The accusations regarding Saudi oil money are much more serious than the Jordanian government funding (wholly or partially) a zawiyah for the shaikh, if they have done. The accusations include, for example, that oil money persuaded publishing houses in Beirut to publish editions of classical texts with bits whited out, so as to obscure negative references to Wahhabism. One brother told me that in discussions with local “salafis” in south London, when he brought up the topic of “salafis” re-writing parts of classical texts to suit their agenda, to an extent that Shaikh Nuh had to travel all the way to Hadramaut to find an edition of a book by Imam Nawawi that had not been tampered with, they defended the practice. How do you think Shaikh Nuh has been influenced by Jordanian money?
Sh. Nuh is not a scholar of fiqh or any other major Islamic science. His murids will counter that he translated Umdat al-Salik. This text is a beginners texts in the Shafi school memorized in the past by children. Until Sh. Nuh’s murids are able to accept legitimate critique like the one above, the only thing they can be labled as is a cult.
This betrays the ignorance of this commentator. Reliance of the Traveller is much more than a translation of that book, as anyone who has read it will know. It contains substantial material extracted from other classical Islamic texts, not just from the Shafi’i madhhab; some of these are to explain matters raised in the book, some of them address aspects of obligatory knowledge to a depth not reached by the original book, and some of them addressing modern Islamic issues, and there are also explanatory notes by contemporary scholars, particularly his own shaikhs. It certainly is not a book for children; even the original text addresses issues no adult would discuss with a child.

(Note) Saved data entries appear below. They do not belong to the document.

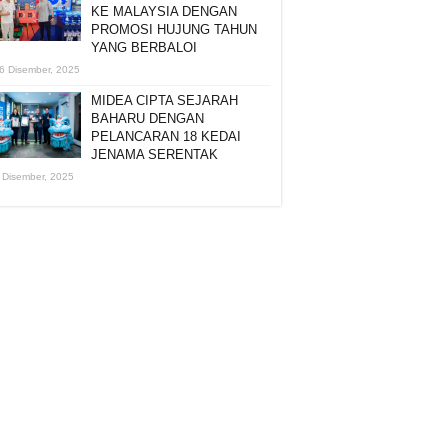
KE MALAYSIA DENGAN
PROMOSI HUJUNG TAHUN
YANG BERBALOI
6 Disember, 2025
MIDEA CIPTA SEJARAH
BAHARU DENGAN
PELANCARAN 18 KEDAI
JENAMA SERENTAK
 Disember, 2025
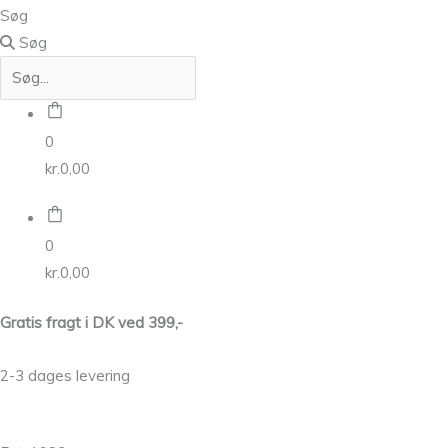
Søg
Søg
0
kr.
0,00
0
kr.
0,00
Gratis fragt i DK ved 399,-
2-3 dages levering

In short, this man wants to make out Shaikh Nuh to be little more than someone who has attended a few basic lessons and received token ijaazas and made himself a shaikh on the back of that. As far as I know, the shaikh does not claim to be a mujtahid and nobody believes him to be other than a teacher of Islam who is authorised to transmit the Shadhili tariqa. In my experience, his students are very dignified in response to the attacks on the shaikh and his shuyookh from activists of the “salafi” sect; they have provoked nothing like the furious emotional outcry which greets any suggestion that certain other shaikhs are not what they are made out to be.

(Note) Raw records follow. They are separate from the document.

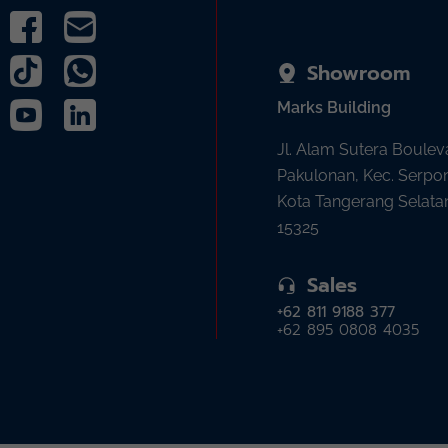
Showroom
Marks Building
Jl. Alam Sutera Boulev
Pakulonan, Kec. Serpo
Kota Tangerang Selata
15325
Sales
+62 811 9188 377
+62 895 0808 4035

Shaikh Nuh’s students are among the least cult-like Muslims I’ve ever come across; in contrast to some subcontinental tariqa groups, the students are not required to avoid other shaikhs other than when they are actually teaching Sufism. They are not required to boycott any other Muslims and I have never heard any of them express an attitude of contempt for Muslims outside the tariqa, and they hold some of their dhikr meetings in mosques (at least two in London). In addition, participation in the tariqa is voluntary on both sides, and the student can quit any time he likes.
I call upon Saad Abdullah to present his evidence if he has any, otherwise to make tawba and fear Allah. The communities in which Shaikh Nuh and Shaikh al-Ya’qoobi live have had years to observe and complain about their behaviour if there was any complaint to make, and many would do so readily if they could, and yet we have to wait for him to pop up on Umar Lee’s blog to find all this out! Put up if you have anything to put up, or shut up!